L’argomento è sicuramente interessante o addirittura affascinante, e si colloca all’interno di una vasta serie di procedure cosiddette 'alternative', finalizzate al miglioramento della qualità della vita, inteso sia come benessere sia come guarigione.
L’alternatività si riferisce ovviamente all’assunzione dei farmaci, che vengono giustamente o ingiustamente ritenuti 'dannosi', possedendo accanto ad effetti indubbiamente benefici anche conseguenze negative, il cui peso talora sovrasta quello dei vantaggi.
Di fronte al 'pericolo' dei farmaci nasce quindi l’interesse per la musico-terapia, l’arte-terapia, la cromo-terapia, per arrivare alle pratiche tipiche della medicina orientale quali il tai chi o il qigong.
Tutte queste procedure possiedono realmente efficacia terapeutica, e se sì in quali indicazioni?
Difficile rispondere ad una domanda simile. Per limitarci alla sola musico-terapia sappiamo per esperienza diretta che ascoltare una musica particolarmente rilassante (ad esempio la musica 'New Age') ci aiuta a stare meglio, prevalentemente in senso psicologico.
L’umore viene modificato in senso positivo dall’ascolto di una musica gradita, così come viene disturbato dai semplici rumori, tanto più se sgradevoli; dal momento che l’umore è una componente fondamentale di un essere umano, non c’è da stupirsi se sia in grado di influenzare anche alcuni processi fisici.

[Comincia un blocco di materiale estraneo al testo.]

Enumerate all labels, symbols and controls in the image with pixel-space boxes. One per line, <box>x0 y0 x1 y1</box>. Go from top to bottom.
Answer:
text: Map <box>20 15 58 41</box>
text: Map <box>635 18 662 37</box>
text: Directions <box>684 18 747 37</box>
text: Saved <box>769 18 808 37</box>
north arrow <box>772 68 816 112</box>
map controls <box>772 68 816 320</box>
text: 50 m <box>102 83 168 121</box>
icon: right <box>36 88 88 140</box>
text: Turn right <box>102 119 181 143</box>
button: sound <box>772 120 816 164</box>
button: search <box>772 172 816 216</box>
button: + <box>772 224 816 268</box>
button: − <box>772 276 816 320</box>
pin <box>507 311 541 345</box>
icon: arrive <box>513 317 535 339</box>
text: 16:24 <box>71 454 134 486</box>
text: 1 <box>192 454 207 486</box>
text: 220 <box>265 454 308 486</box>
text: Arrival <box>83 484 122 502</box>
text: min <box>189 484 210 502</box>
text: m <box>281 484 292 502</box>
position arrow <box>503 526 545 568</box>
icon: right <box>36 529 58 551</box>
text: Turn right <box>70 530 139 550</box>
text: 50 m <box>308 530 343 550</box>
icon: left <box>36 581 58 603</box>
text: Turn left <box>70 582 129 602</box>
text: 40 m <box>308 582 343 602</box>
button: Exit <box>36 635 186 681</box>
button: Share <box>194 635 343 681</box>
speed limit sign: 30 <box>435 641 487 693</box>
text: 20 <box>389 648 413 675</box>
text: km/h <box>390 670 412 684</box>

Sia chiaro che non tutta la musica ottiene questi risultati, ma gli studi fatti (prevalentemente di tipo osservazionale e quindi con grosse limitazioni metodologiche) pongono l’accento sull’efficacia di una musica 'gradita' all’ascoltatore; e quindi la terapia dipenderebbe in massima parte dal substrato culturale e sociale del soggetto che ascolta: uno studio (ottobre 2010) pubblicato sull’International Journal of Palliative Nursing ha dimostrato che in Tanzania l’ascolto di musica cantata corale tradizionale (il tipo di musica che si ascolta prevalentemente in quello Stato) migliora gli outcome nei pazienti neoplastici terminali in terapia palliativa, mentre un altro studio pubblicato nel settembre 2010 sul Pain Management Nursing ha dimostrato un miglioramento delle crisi dolorose in pazienti dementi.
Gli studi di tipo osservazionale sono criticabili per molti aspetti, ma indubbiamente il loro numero aumenta in continuazione, parallelamente all’interesse crescente delle popolazioni occidentali per queste tecniche 'alternative'.
Non si tratta certo di scoperte sconvolgenti: in molte stalle modello viene diffusa musica classica per migliorare la produzione di latte, e sarebbe stolto non ammettere che la musica, come d’altro canto anche il tempo meteorologico, sia in grado di influenzare lo stato d’animo.
Il dolore, poi, è una sensazione che viene trasmessa al sistema nervoso centrale, ed a volte nasce direttamente al suo interno (si pensi al terribile dolore talamico). Ma il sistema nervoso centrale, con l’ippocampo, è anche la sede dei sentimenti e dello stato d’animo di un essere umano: è quindi ovvio che tutto quanto interferisca positivamente con le emozioni ed i sentimenti sia in grado di ridurre la percezione dolorosa (la medicina scientifica si sta occupando, ad esempio, dell’uso dei derivati della cannabis proprio in questa indicazioni particolare).
Se una sinfonia di Mozart o un canto Zulu o un brano del teatro del No riescono a diminuire il dolore di un europeo o di un africano o di un giapponese, ben venga l’utilizzo di un metodo non tradizionale: lo scopo della medicina è quello di alleviare le sofferenze, e l’armamentario del terapeuta può e deve arricchirsi di ogni mezzo lecito per ottenerlo. L’unica, grossa pecca è data dal fatto che gli studi in doppio cieco randomizzato (gli unici ad avere validità scientifica inoppugnabile) su questo specifico argomento siano molto scarsi.
Ma questo è il destino di quasi tutte le pratiche alternative.